Baba 007 - the spy who failed us

Vera Columnist
Former president Jacob Zuma enters the Commission of Enquiry into State Capture, 19 July 2019, in Parktown, Johannesburg.
Former president Jacob Zuma enters the Commission of Enquiry into State Capture, 19 July 2019, in Parktown, Johannesburg.
Image: Alaister Russell/The Sunday Times

Move over, 007

The name is Zuma, Jacob Gedleyihlekisa Zuma, SA's top spy.

This agent is so feared that, not just one, but three intelligence agencies from three different countries conspired to do anything in their power to stop our super agent.

For almost three decades they tried everything to derail him. First they waited until he and his then friend Thabo flew out on an international trip in 1991 before they replaced him with a man called Terror as head of ANC intelligence.

Shaiken, not stirred

When he retreated to the kingdom of the Zulus where he tried his luck at being the first premier of KwaZulu-Natal, the foreign agencies poisoned the minds of citizens there making them vote for the IFP.

Fearing that our top spy would make his comeback to national politics, they then enticed his friend Schabir to engage in some corrupt activities that would implicate our otherwise innocent agent. But he still made it back to the top, this time as ANC and the country's deputy president.

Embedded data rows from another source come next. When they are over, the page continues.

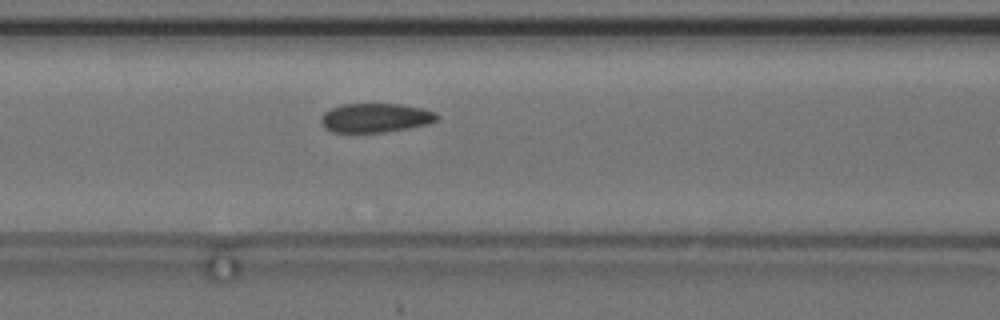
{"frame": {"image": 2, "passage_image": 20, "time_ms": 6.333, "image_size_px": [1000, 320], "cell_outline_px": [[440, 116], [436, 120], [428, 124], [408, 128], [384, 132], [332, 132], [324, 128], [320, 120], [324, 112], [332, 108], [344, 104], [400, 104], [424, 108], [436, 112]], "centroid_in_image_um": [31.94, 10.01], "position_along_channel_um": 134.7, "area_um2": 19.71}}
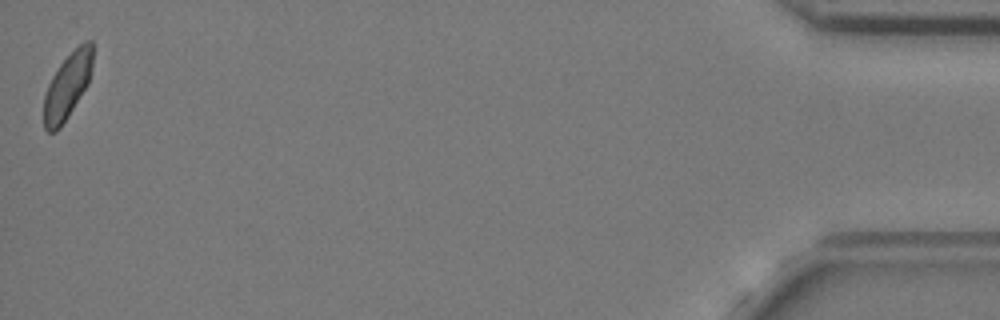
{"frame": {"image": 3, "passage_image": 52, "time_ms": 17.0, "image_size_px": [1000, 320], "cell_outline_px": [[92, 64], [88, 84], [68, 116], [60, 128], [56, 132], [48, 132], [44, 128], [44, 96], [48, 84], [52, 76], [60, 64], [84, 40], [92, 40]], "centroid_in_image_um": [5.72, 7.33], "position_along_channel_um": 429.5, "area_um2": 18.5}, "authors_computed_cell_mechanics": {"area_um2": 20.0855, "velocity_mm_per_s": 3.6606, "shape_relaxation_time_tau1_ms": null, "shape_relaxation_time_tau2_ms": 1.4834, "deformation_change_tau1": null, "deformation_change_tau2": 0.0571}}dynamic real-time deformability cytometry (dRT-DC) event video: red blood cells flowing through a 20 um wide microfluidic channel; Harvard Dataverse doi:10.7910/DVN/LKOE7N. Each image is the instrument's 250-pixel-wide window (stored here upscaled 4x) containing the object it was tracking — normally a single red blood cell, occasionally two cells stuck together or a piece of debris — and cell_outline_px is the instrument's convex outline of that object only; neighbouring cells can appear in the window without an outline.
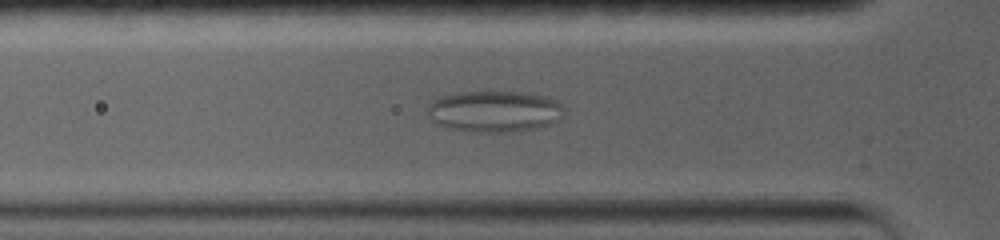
{"species": "common noctule bat (a hibernating species)", "species_latin": "Nyctalus noctula", "temperature_condition": "warm", "stored_images_in_passage": 37, "camera_frame_rate_fps": 5000, "um_per_image_px": 0.085, "animal": {"sex": "female", "body_mass_g": 19.0, "forearm_length_mm": 56.7}, "frame": {"image": 1, "passage_image": 18, "time_ms": 4.8, "image_size_px": [1000, 240], "cell_outline_px": [[564, 112], [560, 120], [536, 128], [512, 132], [472, 132], [448, 128], [436, 124], [428, 116], [428, 104], [432, 100], [444, 96], [460, 92], [528, 92], [548, 96], [560, 100], [564, 108]], "centroid_in_image_um": [42.07, 9.46], "position_along_channel_um": 83.7, "area_um2": 33.35}}
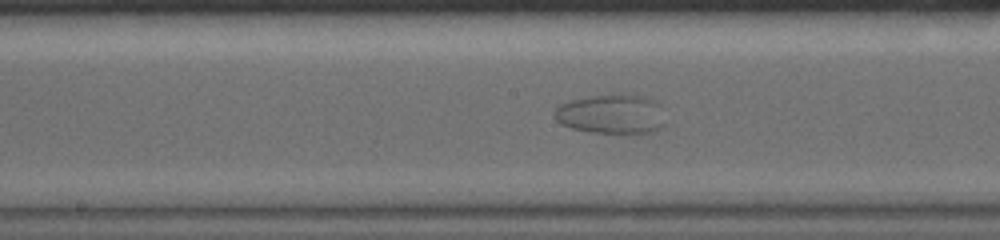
{"frame": {"image": 2, "passage_image": 28, "time_ms": 8.4, "image_size_px": [1000, 240], "cell_outline_px": [[664, 124], [660, 128], [652, 132], [588, 132], [572, 128], [560, 124], [556, 120], [552, 112], [560, 104], [572, 100], [592, 96], [624, 92], [644, 96], [656, 100], [660, 104]], "centroid_in_image_um": [51.96, 9.66], "position_along_channel_um": 196.2, "area_um2": 25.72}}
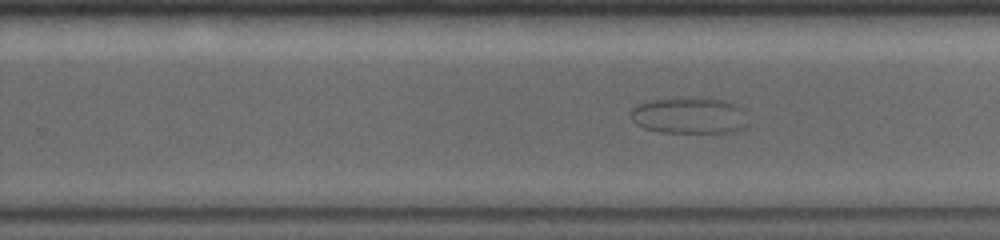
{"frame": {"image": 3, "passage_image": 34, "time_ms": 10.8, "image_size_px": [1000, 240], "cell_outline_px": [[748, 124], [744, 128], [732, 132], [660, 132], [644, 128], [636, 124], [632, 120], [632, 108], [636, 104], [648, 100], [680, 96], [704, 96], [728, 100], [736, 104], [740, 108]], "centroid_in_image_um": [58.58, 9.77], "position_along_channel_um": 271.2, "area_um2": 25.55}}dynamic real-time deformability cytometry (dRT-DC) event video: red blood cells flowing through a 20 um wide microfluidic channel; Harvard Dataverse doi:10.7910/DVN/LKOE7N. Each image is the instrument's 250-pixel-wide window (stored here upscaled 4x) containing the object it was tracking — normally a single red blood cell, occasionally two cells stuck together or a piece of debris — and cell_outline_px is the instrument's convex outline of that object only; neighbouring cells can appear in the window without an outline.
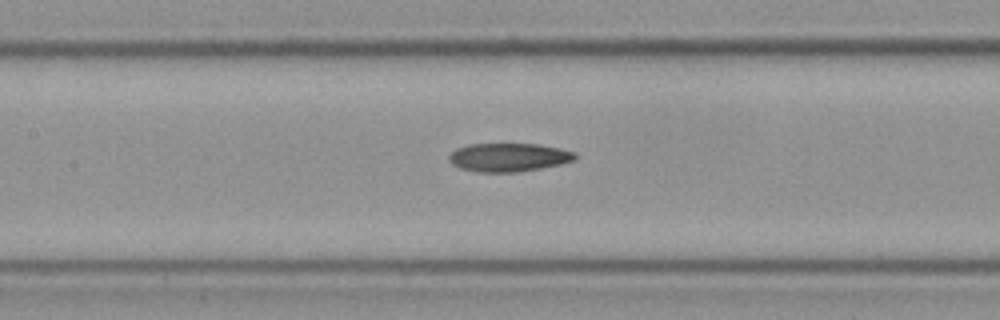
{"species": "Egyptian fruit bat (a non-hibernating species)", "species_latin": "Rousettus aegyptiacus", "temperature_condition": "cold", "stored_images_in_passage": 8, "camera_frame_rate_fps": 3000, "um_per_image_px": 0.085, "frame": {"image": 1, "passage_image": 8, "time_ms": 2.333, "image_size_px": [1000, 320], "cell_outline_px": [[576, 160], [560, 164], [540, 168], [516, 172], [480, 172], [460, 168], [452, 164], [448, 160], [448, 156], [456, 148], [468, 144], [536, 144], [560, 148], [576, 152]], "centroid_in_image_um": [43.23, 13.37], "position_along_channel_um": 164.2, "area_um2": 20.92}}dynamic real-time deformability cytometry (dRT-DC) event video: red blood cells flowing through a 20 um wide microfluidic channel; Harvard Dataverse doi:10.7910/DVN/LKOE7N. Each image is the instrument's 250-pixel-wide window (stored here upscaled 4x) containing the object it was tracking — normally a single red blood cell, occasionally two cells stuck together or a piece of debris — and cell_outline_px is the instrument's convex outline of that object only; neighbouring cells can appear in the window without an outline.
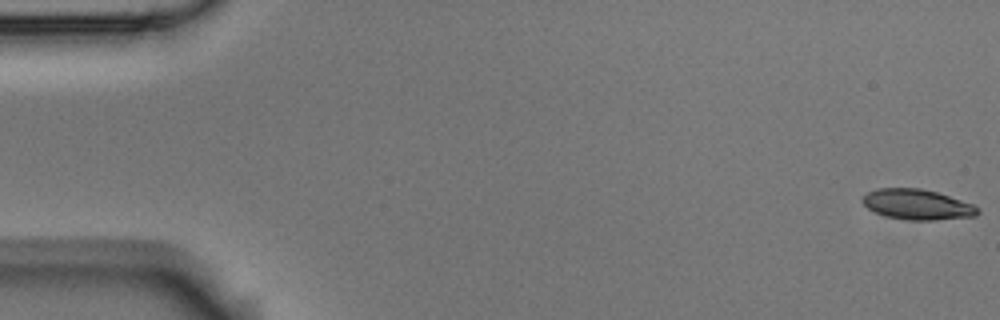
{"species": "Egyptian fruit bat (a non-hibernating species)", "species_latin": "Rousettus aegyptiacus", "temperature_condition": "room temperature", "stored_images_in_passage": 14, "camera_frame_rate_fps": 3000, "um_per_image_px": 0.085, "animal": {"sex": "male"}, "frame": {"image": 1, "passage_image": 1, "time_ms": 0.0, "image_size_px": [1000, 320], "cell_outline_px": [[980, 212], [976, 216], [936, 220], [908, 220], [884, 216], [868, 208], [860, 200], [868, 192], [876, 188], [920, 188], [936, 192], [972, 204]], "centroid_in_image_um": [77.93, 17.38], "position_along_channel_um": 7.1, "area_um2": 20.23}}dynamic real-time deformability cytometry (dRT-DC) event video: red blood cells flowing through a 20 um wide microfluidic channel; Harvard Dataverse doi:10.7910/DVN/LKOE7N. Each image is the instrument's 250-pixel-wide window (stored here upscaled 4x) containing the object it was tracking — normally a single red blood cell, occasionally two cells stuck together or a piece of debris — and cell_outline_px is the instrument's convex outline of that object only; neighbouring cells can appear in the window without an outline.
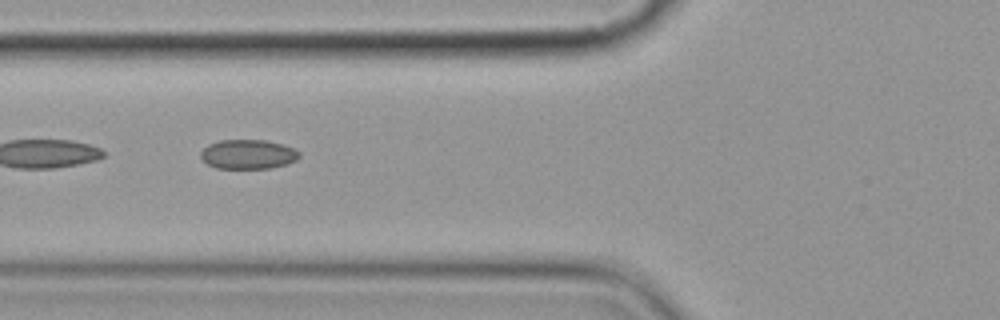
{"species": "common noctule bat (a hibernating species)", "species_latin": "Nyctalus noctula", "temperature_condition": "cold", "stored_images_in_passage": 4, "camera_frame_rate_fps": 3000, "um_per_image_px": 0.085, "animal": {"sex": "female", "body_mass_g": 19.9}, "frame": {"image": 1, "passage_image": 3, "time_ms": 3.333, "image_size_px": [1000, 320], "cell_outline_px": [[300, 156], [296, 160], [288, 164], [272, 168], [216, 168], [208, 164], [200, 156], [200, 152], [208, 144], [220, 140], [264, 140], [284, 144], [300, 152]], "centroid_in_image_um": [21.1, 13.11], "position_along_channel_um": 104.7, "area_um2": 16.94}}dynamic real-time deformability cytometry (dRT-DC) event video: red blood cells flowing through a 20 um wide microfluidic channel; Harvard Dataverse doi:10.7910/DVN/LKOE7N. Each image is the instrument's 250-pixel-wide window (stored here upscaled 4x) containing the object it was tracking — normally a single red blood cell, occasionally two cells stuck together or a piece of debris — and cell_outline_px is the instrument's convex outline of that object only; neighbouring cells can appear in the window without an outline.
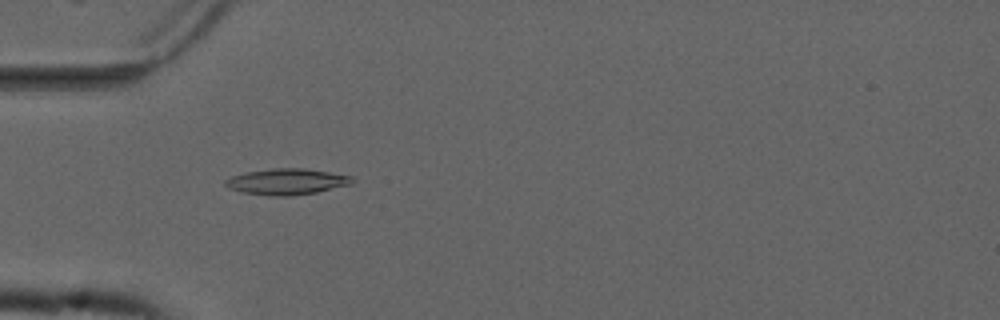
{"species": "common noctule bat (a hibernating species)", "species_latin": "Nyctalus noctula", "temperature_condition": "cold", "stored_images_in_passage": 40, "camera_frame_rate_fps": 3000, "um_per_image_px": 0.085, "animal": {"sex": "male", "forearm_length_mm": 52.5}, "frame": {"image": 1, "passage_image": 7, "time_ms": 2.0, "image_size_px": [1000, 320], "cell_outline_px": [[352, 184], [316, 192], [288, 196], [272, 196], [244, 192], [228, 188], [224, 184], [224, 180], [232, 176], [244, 172], [272, 168], [304, 168], [352, 176]], "centroid_in_image_um": [24.34, 15.43], "position_along_channel_um": 60.7, "area_um2": 19.13}}
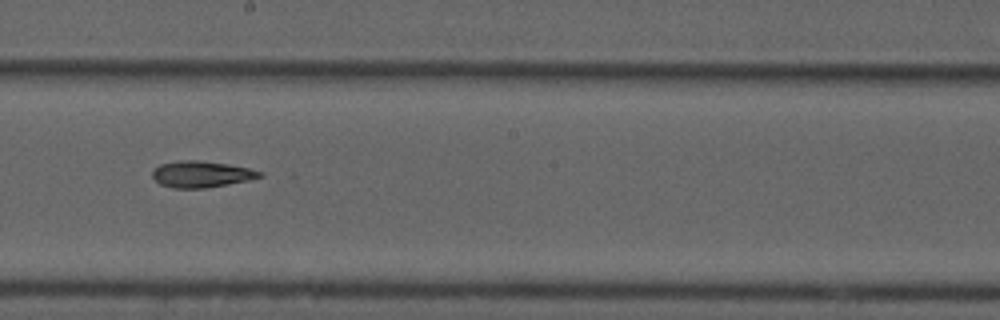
{"frame": {"image": 2, "passage_image": 21, "time_ms": 6.667, "image_size_px": [1000, 320], "cell_outline_px": [[264, 176], [248, 180], [228, 184], [204, 188], [172, 188], [160, 184], [152, 176], [152, 172], [160, 164], [184, 160], [196, 160], [228, 164], [248, 168], [264, 172]], "centroid_in_image_um": [17.14, 14.81], "position_along_channel_um": 231.1, "area_um2": 16.36}}
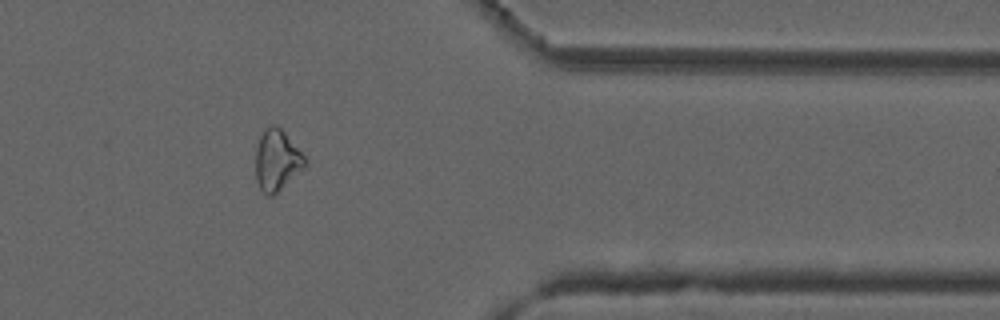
{"frame": {"image": 3, "passage_image": 35, "time_ms": 11.333, "image_size_px": [1000, 320], "cell_outline_px": [[308, 164], [304, 168], [272, 196], [268, 196], [260, 188], [256, 180], [256, 148], [260, 136], [264, 128], [268, 124], [276, 124], [284, 132], [308, 160]], "centroid_in_image_um": [23.54, 13.59], "position_along_channel_um": 387.9, "area_um2": 17.51}}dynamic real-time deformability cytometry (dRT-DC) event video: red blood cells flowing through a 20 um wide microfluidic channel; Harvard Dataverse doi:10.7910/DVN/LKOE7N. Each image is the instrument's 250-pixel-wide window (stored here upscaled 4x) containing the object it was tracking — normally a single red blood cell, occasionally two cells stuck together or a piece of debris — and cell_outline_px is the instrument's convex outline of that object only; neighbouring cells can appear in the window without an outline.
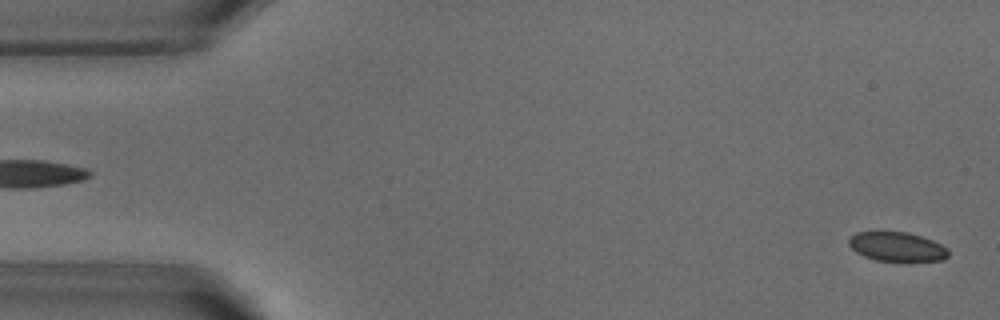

So the three intelligence agencies then got a prosecutions chief and the Scorpions to pursue criminal charges against Schabir and our agent. But that only made him even stronger to successfully challenge for the highest office in the land.

Sleeping with the enemy

As president our chief spy could have used his power to chase after the treasonous souls who connived with the foreign agencies to destroy him. But he was a nice guy, so he decided to instead appoint some of them into sensitive positions in his cabinet and parliament. However, these agents of darkness continued trying to destroy our super-spy.

Building lies

He was building himself a nice rural retirement home on the banks of Thukela River in Nkandla when they tricked him into accepting R246m from public coffers to upgrade the homestead. And then they had the nerve to blame him for all of that, when they were responsible!

By this time the foreign agencies had won over a public protector into their scheme, who found that agent Zuma - also known as Baba - had done wrong in allowing for the upgrades.

But he continued running government.

A family Bond

So they went for his other friends, the Guptas. They concocted a story about the family capturing the state. So what if Baba allowed the family to land a plane at a national key point in contravention of the rules?

Rules are meant to be broken, aren't they? Unfortunately, by now the foreign agencies had poisoned enough South Africans and ANC leaders to make it possible to topple the top spy from high office.

Tip-toeing out of trouble

He went quietly, retreating to the hills of KZN where he spends much of his time enjoying pedicures and manicures while his lovely third wife Tobeka tweets about it.

But still the foreign agencies are not satisfied, sending advocate Paul Pretorius to "bury him" at a commission Baba himself appointed. So our agent had to find the way of escaping the commission on his third day on the stand.

Spies, spies, spies everywhere

Vera has just one question. Why would foreign agencies go to such lengths against a spy chief who, by his own admission, was so bad that he knowingly allowed an "apartheid spy" to work as Oliver Tambo's PA and another one to rise so high in the ranks that he became the chief of staff of Mkhonto weSizwe as well as first commander of a free SA army?

Surely the foreign agencies should have been happy with Zuma because, by his own version of history, he protected and promoted those who had infiltrated the liberation movement and the ANC government for treasonous objectives.